The AI That Sees Its Own Impact
The Deutsche Bank Research Institute asked dbLumina to assess AI’s implications for the economy, labour markets and specific sectors. The tool’s self-assessment was blunt: data-rich sectors with automatable tasks, particularly financial services and technology, face the greatest disruption.
Within finance, wealth management stands out. The global robo-advisory market is projected to grow from $7.39 billion in 2023 to $72 billion by 2032, with assets under management reaching $2.33 trillion by 2028. That growth trajectory points to a fundamental shift in how financial advice is delivered.
Who’s Most at Risk
Beyond wealth management, dbLumina identified algorithmic trading, fraud detection and customer service as areas already being reshaped by AI. Jobs involving structured data processing — including some forms of accounting, auditing and paralegal work — are also exposed.

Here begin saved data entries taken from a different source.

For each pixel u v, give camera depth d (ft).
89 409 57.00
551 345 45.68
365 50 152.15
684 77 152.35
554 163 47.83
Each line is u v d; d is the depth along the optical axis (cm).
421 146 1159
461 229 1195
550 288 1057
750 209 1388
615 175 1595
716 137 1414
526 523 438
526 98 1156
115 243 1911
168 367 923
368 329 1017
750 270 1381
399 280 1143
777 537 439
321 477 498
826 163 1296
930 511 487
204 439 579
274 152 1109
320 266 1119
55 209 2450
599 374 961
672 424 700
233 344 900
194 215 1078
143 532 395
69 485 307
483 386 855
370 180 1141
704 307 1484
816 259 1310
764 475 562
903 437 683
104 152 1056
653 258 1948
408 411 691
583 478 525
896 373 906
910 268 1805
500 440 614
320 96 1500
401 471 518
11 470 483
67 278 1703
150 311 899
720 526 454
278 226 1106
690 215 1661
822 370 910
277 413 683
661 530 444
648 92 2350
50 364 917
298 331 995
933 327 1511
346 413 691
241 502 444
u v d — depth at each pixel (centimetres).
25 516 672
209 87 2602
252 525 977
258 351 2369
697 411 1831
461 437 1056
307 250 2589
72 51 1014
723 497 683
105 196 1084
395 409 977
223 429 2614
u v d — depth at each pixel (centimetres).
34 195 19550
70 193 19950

For those looking to stay ahead, the report points to roles requiring emotional intelligence, manual dexterity or strategic leadership. Nursing, education, construction and C-suite positions are among those considered more resilient.

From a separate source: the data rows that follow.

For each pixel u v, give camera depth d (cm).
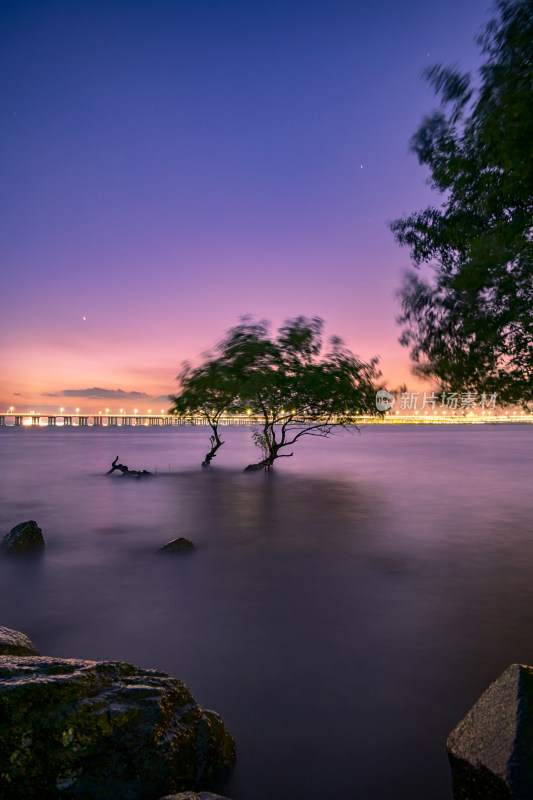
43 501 2197
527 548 1396
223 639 777
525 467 4150
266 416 3309
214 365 2938
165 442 8794
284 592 1013
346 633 801
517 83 474
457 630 813
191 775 395
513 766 334
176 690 423
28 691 353
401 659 702
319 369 2855
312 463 4506
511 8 481
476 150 551
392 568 1194
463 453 6250
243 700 590
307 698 595
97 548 1380
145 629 822
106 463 4297
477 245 521
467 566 1210
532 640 772
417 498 2333
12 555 1281
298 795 429
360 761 477
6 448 6838
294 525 1700
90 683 385
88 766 346
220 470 3575
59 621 858
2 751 333
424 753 491
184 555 1307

Alternatively, dbLumina suggests embracing the shift directly through careers in prompt engineering, AI ethics and AI training — roles that exist precisely because of the technology’s expansion.
Looking Forward
The report adds to growing evidence that AI disruption in financial services is not hypothetical. With a major bank’s own AI tool confirming the trend, the question for finance professionals is less about whether change is coming and more about how quickly roles will evolve and what new skills will be required.